The worded stabs and jabs carried on and on. Minutes passed as the debate raged continuously at the table, council members standing up from time to time to cease prowess in height that did them no such aid. The humble youth still stayed knelt, wavering to move at all. The squabbles became like bickering sparrows until the King's patience run dry. 

"SILENCE!!" he howled as the hall quaked slightly under his roar. "Prophet!" he yelled with less tension. "Prophet, where are you?!" And through out of the black, a man in a white hood and robes stepped out from behind one of the statues along the walls. As he walked out from the statue, his mere presence made the suspended flames grow gently in more powerful light. 

"Your Graciousness?" he smiled. Hands behind his back, he walked to the middle of the room with his hood dipped low enough to cover his eyes with black shadow. 

"Great Prophet, we need your guidance once more. All that you have created for us in the name of the Lady of Life, is being destroyed by the perilous evil outside of this very city."  the Queen harmoniously exclaimed with her fragile voice. "All of the great wealth that we gained through your tremendous efforts are in jeopardy." 

The Prophet said nothing back. Not an usher of a word. But instead, he held out a floating blue flame that twinkled with delicate light from behind his back. 

"This is our key to success, your Graciousness." he whispered, but still heard as clear as crystal. Then out of the flame, it burst in a roar of dazzling flame and a bird of glamorous blue soared out of the flame. An owl, small and plump. 

"We have no time for magic tricks, Prophet! Death is at our door and my people are at their KNEES!" the King growled as he stood up, his gargantuan size shadowing over The Prophet. "If you are so bent on making magic tricks like a Jester, then make these so called 'Vovoarácks' vanish!" 
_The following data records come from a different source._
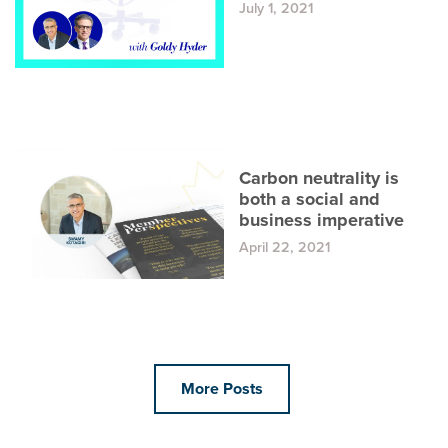
July 1, 2021
Carbon neutrality is
both a social and
business imperative
April 22, 2021
More Posts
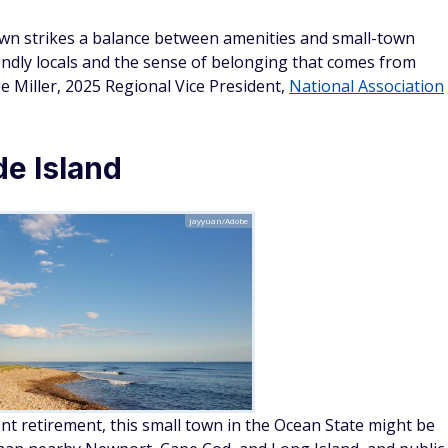
own strikes a balance between amenities and small-town
iendly locals and the sense of belonging that comes from
e Miller, 2025 Regional Vice President,
National Association
e Island
jayyuan/Adobe
t retirement, this small town in the Ocean State might be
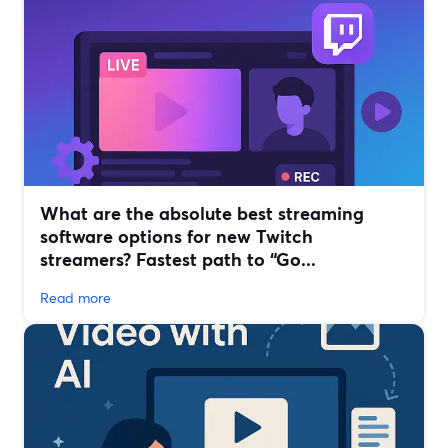
What are the absolute best streaming
software options for new Twitch
streamers? Fastest path to “Go...
Read more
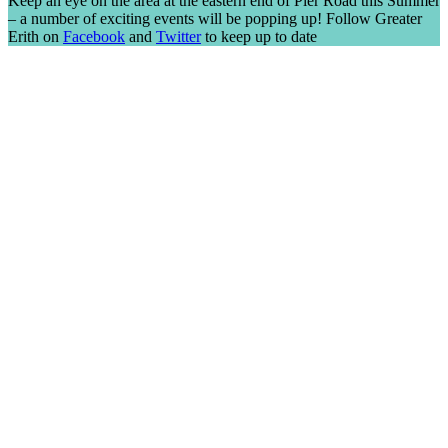
Keep an eye on the area at the eastern end of Pier Road this Summer
– a number of exciting events will be popping up! Follow Greater
Erith on
Facebook
and
Twitter
to keep up to date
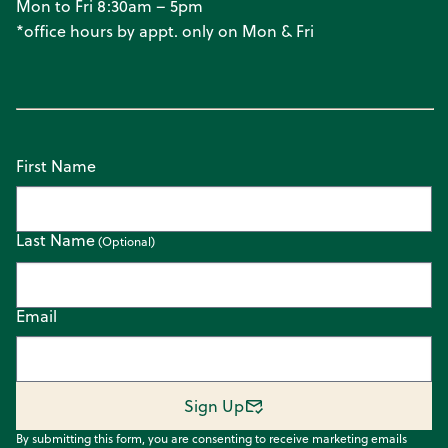
Mon to Fri 8:30am – 5pm
*office hours by appt. only on Mon & Fri
First Name
Last Name
Email
Sign Up
By submitting this form, you are consenting to receive marketing emails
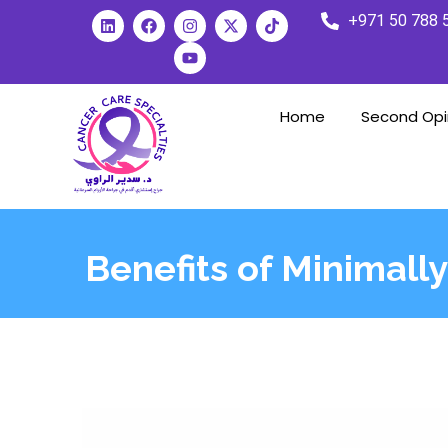
+971 50 788 
Home
Second Opi
Benefits of Minimally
"Your Grace," the owl said, softly in a delicate angelic voice, "if you would not mind, I am no conjure of a mere Jester's magic trick." The King went silent, his face stone cold in bewilderment at a talking creature. The whole room did the same. The sound of the flickering flames of the torches was the only thing that could be heard throughout the enormous hall. 

"Your Majesties, this is Chitchin. She is a spirit of the heavens from the Lady of Life herself." The Prophet muttered as Chitchin rested on his shoulder. "And she is to find a saviour. She is the key to bringing life to the One who is yet to rest and rise." Chitchin bat her wings once off his shoulder and gazed into his eyes. "Bring me their soul." The Prophet ushered as the bird went on her way out of the door to find a light as faint as a suffocating candle.